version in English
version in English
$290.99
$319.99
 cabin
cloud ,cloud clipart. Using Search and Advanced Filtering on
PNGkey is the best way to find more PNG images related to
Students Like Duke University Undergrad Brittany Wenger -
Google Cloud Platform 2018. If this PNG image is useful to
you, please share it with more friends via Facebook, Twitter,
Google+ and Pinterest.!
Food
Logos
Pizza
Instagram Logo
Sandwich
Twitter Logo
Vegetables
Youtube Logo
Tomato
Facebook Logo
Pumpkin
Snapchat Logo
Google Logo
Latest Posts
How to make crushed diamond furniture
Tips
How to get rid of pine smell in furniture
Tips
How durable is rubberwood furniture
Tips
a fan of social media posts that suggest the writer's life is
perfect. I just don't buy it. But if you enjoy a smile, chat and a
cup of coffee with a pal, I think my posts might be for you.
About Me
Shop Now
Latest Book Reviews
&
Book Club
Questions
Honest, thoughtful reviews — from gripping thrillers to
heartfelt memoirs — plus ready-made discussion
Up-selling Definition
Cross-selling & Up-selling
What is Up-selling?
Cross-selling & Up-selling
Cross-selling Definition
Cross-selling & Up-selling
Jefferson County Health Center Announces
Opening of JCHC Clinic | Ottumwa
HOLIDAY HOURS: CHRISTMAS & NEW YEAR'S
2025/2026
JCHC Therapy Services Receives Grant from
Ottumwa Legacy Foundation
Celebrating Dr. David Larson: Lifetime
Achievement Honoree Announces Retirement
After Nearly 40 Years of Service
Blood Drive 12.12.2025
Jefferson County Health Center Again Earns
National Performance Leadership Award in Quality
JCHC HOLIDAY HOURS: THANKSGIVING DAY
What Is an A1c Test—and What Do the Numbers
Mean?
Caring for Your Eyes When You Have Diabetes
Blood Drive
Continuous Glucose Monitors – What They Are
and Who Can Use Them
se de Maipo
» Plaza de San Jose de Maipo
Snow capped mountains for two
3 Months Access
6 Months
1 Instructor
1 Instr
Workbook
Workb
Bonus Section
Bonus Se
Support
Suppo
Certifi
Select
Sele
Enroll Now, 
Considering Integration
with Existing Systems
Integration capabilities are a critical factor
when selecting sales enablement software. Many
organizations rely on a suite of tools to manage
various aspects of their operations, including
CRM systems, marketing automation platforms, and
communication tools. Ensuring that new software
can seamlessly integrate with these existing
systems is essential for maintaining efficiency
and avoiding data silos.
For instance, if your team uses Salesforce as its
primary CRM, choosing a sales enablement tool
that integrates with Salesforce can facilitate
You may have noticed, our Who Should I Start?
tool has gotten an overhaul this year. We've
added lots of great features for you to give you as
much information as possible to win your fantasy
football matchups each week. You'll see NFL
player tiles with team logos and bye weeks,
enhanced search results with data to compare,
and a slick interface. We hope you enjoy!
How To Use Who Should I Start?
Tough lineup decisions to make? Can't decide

■ Problem description
In the listing above, find the line with "JCHC Therapy Services Receives Grant from" and the line with "Jefferson County Health Center Again Earns". Output those two lines and every line between them, exactly as written.

■ Answer to this problem
JCHC Therapy Services Receives Grant from
Ottumwa Legacy Foundation
Celebrating Dr. David Larson: Lifetime
Achievement Honoree Announces Retirement
After Nearly 40 Years of Service
Blood Drive 12.12.2025
Jefferson County Health Center Again Earns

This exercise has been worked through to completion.